In genernal, XML does not have numeric types, or understand the semantics of numbers.
XML can:
- express some aspects of the format of numbers, in an awkward way.
- use tags and attributes to indicate the intended interpretation, e.g., FORTRAN formating.
- include uninterpreted blobs of unicode
- include detailed and 'smart' pointers to external data
For handling the data in HDF5 files, there seems to be two basic
strategies:
- point to the data, e.g., with a URL+path, with tags/attributes indicating that this should be read with HDF-5 software.
- include the data in a character encoding
<DATA_FROM_FILE>
<POINTER_TO_DATA>
URL, path etc.
</POINTER_TO_DATA>
<DATA>
... character/unicode endoding of the
data....
</DATA>
</DATA_FROM_FILE>
To Do:
Investigate and propose details of both pointer and character representation of data.
RE pointer: Need to investigate XML standards for Xpointer and Xlink, and "do the right thing".
RE character representation: Data in an HDF-5 file is often strucutred, i.e., it can be an array of structures.
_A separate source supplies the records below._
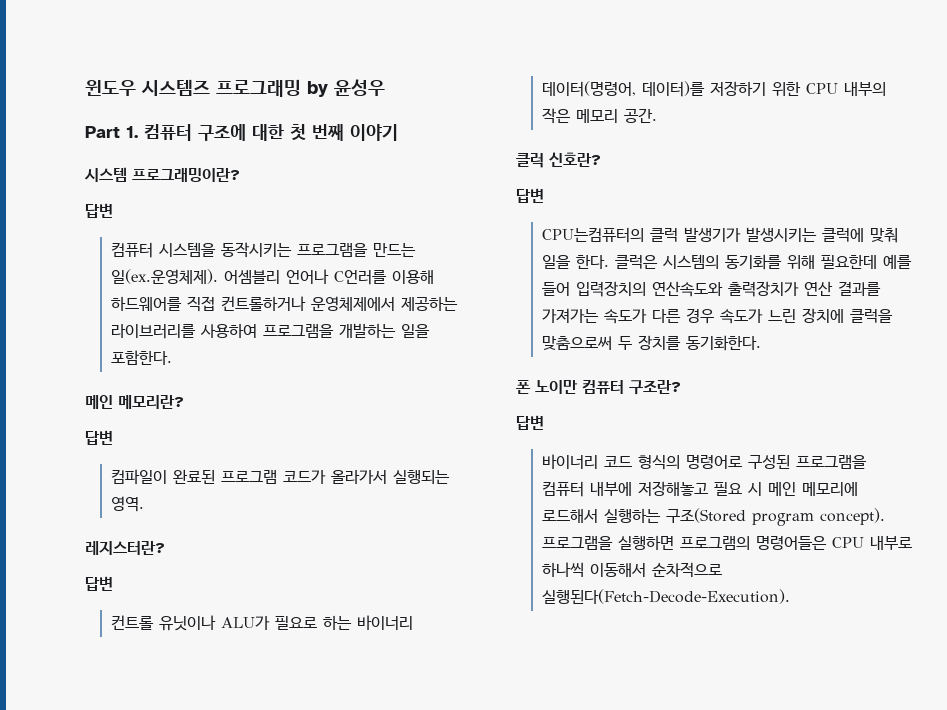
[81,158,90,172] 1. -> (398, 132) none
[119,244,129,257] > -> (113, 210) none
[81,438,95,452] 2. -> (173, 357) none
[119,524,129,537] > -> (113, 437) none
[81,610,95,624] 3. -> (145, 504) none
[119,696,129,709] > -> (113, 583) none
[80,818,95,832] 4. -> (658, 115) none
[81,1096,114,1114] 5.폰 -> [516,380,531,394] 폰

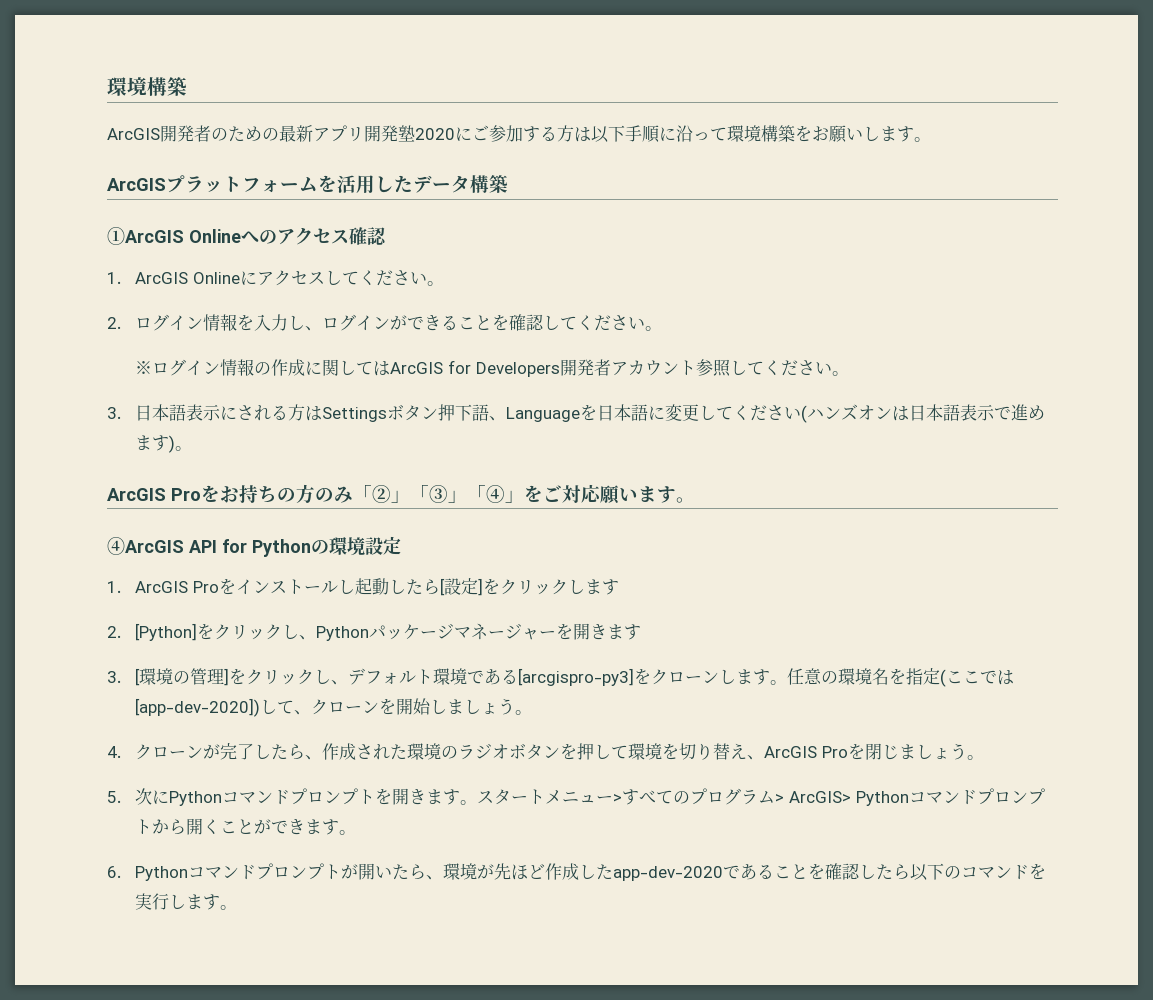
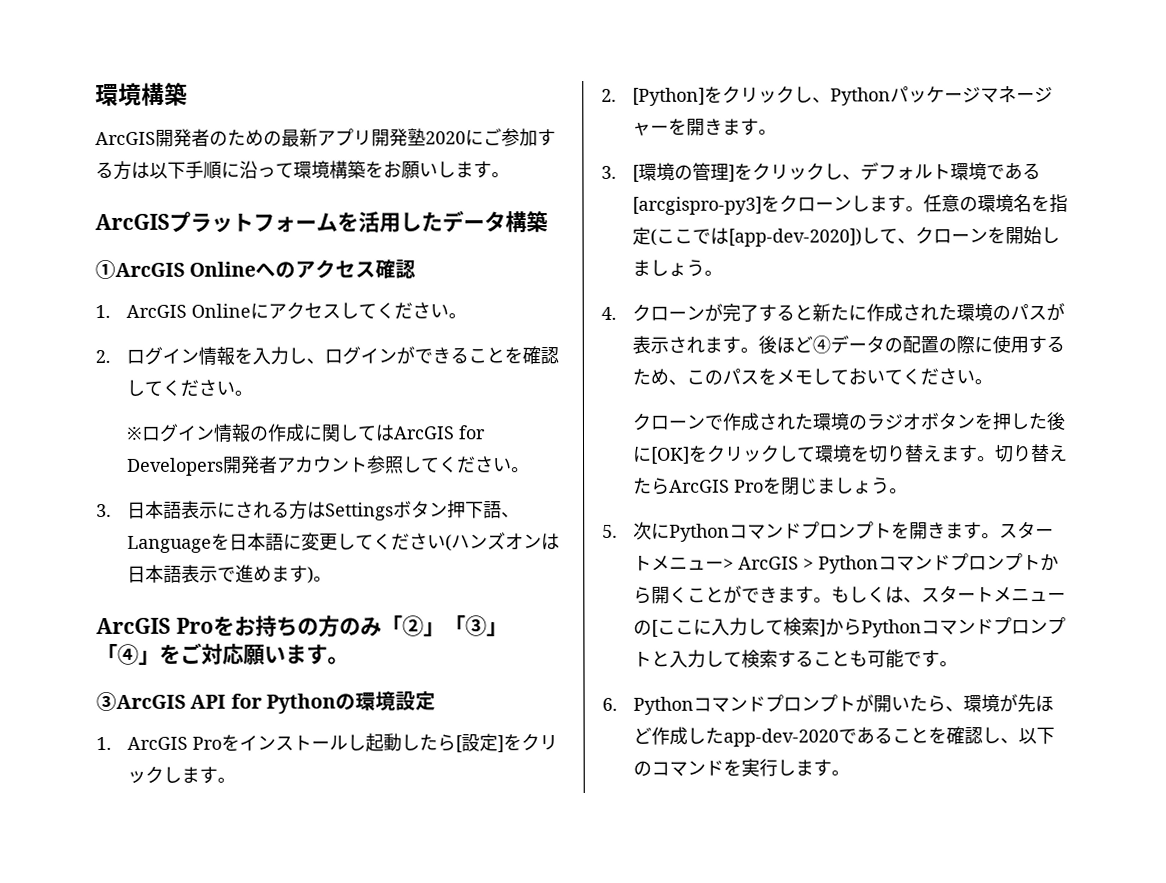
[107,537,184,555] ④ArcGIS -> [96,691,186,712] ③ArcGIS
(619, 587) none -> [217,777,237,783] 。
(641, 632) none -> [758,129,778,135] 。
[253,744,322,760] したら、 -> [758,302,1066,322] [632,335,1066,355] [632,368,994,386] [632,412,724,431] すると新たに作成された環境のパスが表示されます。後ほど④データの配置の際に使用するため、このパスをメモしておいてください。 // クローンで
[610,743,764,760] て環境を切り替え、 -> [1028,411,1066,431] [633,444,1069,464] [633,477,671,495] た後に[OK]をクリックして環境を切り替えます。切り替えたら
[621,788,851,805] すべてのプログラム> ArcGIS> -> [738,556,815,570] ArcGIS >
(356, 832) none -> [831,585,1067,604] [633,616,1067,638] [633,649,959,669] もしくは、スタートメニューの[ここに入力して検索]からPythonコマンドプロンプトと入力して検索することも可能です。
[875,864,910,880] たら -> [1000,738,1020,745] 、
This opens the question of whether we want to "mark up" the data elements themselves, e.g., marking the rows, cols, fields, etc. of the data. This could be done be defining additional tags to be used within the '<DATA>' element.
An alternative is to have a standard for "flattening" data into a one dimensional array of UniCode.
And, of course we will probably follow a mixed approach. Strings and scalars can be represented in a straightforward way as UniCode strings with standard formats. Other data elements might be represented as several sub-elements, with further structure flattenned. For example, a 2D array of compound data types might be represented as several "<ROW>" elements with <CELL> elements, but perhaps each cell might be stored as a flat array of bytes with no further mark up.
Attributes/Elements
We discussed the use of XML attributes and elements. There is some freedom here, and sometimes the decision may be a matter of taste. We can and should choose whichever makes sense in a given case.
Rules and tips for choosing
- If order is significant, use Elements
- If the values are an ENUM, use an Attribute
- If there can be 1 or more instances of an item, must use Elements
- There may be advantages to use Attributes if you want to use XML parameters
- If the value is structured, must use Elements
- Attributes can have default values
Case by case, decide about using attributes or elements....
File Structure, Links
We discussed how best to represent the structure of an HDF-5 file with
XML.
- XML is strictly a tree, all objects are nested in the outermost object.
- XML has ID and IDREFS, which can be used to implement 'link' objects which can represent arbitrary relationships.
- All the nameable objects are at the top level, all links are explicitly included. The structure of the file has to be reconstructed from all the links.
- The objects are all nested in the RootGroup, with extra link objects for cases where there are multiple references to the same object
The first approach is 'elegant', and represents the actual way that HDF-5 works. This isn't the way the documentation describes the file, and isn't how the API or dumper works. Also, this approach does not take advantage of the 'treeness' of XML, even when the file really is a tree. It is more complicated than needed for the common simple cases.
The second approach still has links, but they are needed only for objects with more than one link. In most cases, the object will be nested in a natural way, with the XML matching the HDF-5 (and the DDL).
The general consensus was to do the tree plus links, because this makes the common case easy.
To Do:
Revise DTD to do the tree with aux. links. Note: will need to define hueristics beyond the DTD for how to construct the tree.
- - Last modified:June 26th 2007